The bill was a way to ensure that the state could correct some of the concerns that arose during wolf reintroduction.
“We kind of slowed down on everything,” Rep. McLachlan said.
Unlike the wolf reintroduction, the wolverine reintroduction has no established timeline. And, the 10(j) rule must be in place before the animals are released.
The legislation also ensures that the commission must adopt regulations to pay compensation for livestock that are depredated by wolverines, although this is unlikely.

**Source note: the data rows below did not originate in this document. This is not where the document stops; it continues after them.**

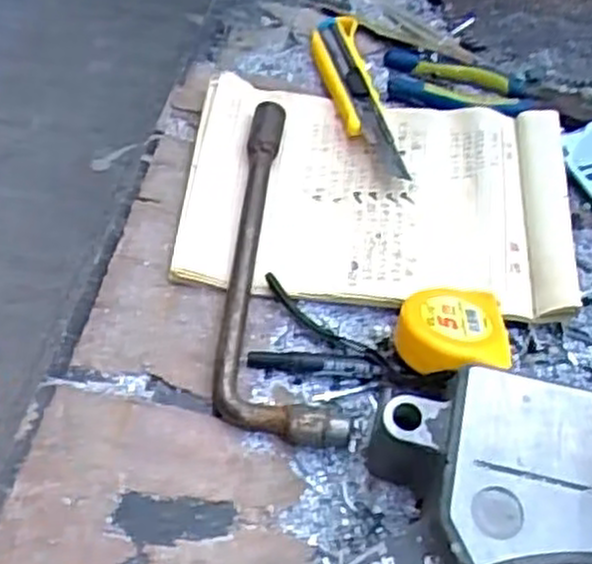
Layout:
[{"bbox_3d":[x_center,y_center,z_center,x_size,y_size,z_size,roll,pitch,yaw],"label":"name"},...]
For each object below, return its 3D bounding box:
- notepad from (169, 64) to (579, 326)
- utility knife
[{"bbox_3d":[0.060,-0.069,0.574,0.269,0.020,0.186,6,59,2],"label":"notepad"},{"bbox_3d":[0.045,-0.147,0.625,0.038,0.015,0.181,-9,59,-7],"label":"utility knife"}]

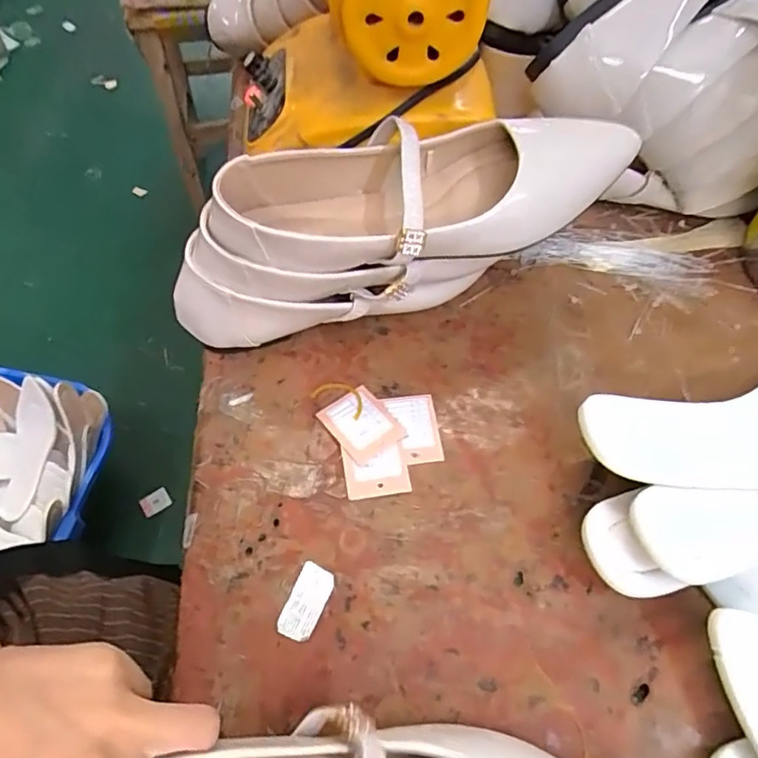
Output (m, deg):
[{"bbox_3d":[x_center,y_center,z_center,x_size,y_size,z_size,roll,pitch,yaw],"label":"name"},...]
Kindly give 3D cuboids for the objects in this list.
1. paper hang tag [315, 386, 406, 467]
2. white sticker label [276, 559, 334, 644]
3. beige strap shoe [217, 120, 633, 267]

According to the agency, a wolverine killed a sheep in Wyoming in the 1990s, and another killed four sheep and wounded 14 others in one night in 2021 in Utah.
But depredation is not the primary contention that those who oppose the reintroduction hold.
“Wolverines are not a significant concern regarding depredation, but instead pose a significant threat when used to control land management,” warned Colorado Wool Growers Association Executive Director Bonnie Brown at the March 21 hearing.
She argued that the species might be used as a “Trojan horse,” with which activists may leverage permitees off forest service grazing allotments – the kind of controversial permits historically held by ranchers in Southwest Colorado.
CPW says the 10(j) will reduce the regulatory burden associated with consultation for permitting of activities that occur on federal land, including grazing allotments.
The agency expects the study necessary to comply with the National Environmental Protection Act and 10(j) rule will take one to 2½ years.
“I’m confident it can work,” Inman said. “There’s enough food there, there’s enough territory there, that if they’ll stick around, then they should be able to survive and reproduce.”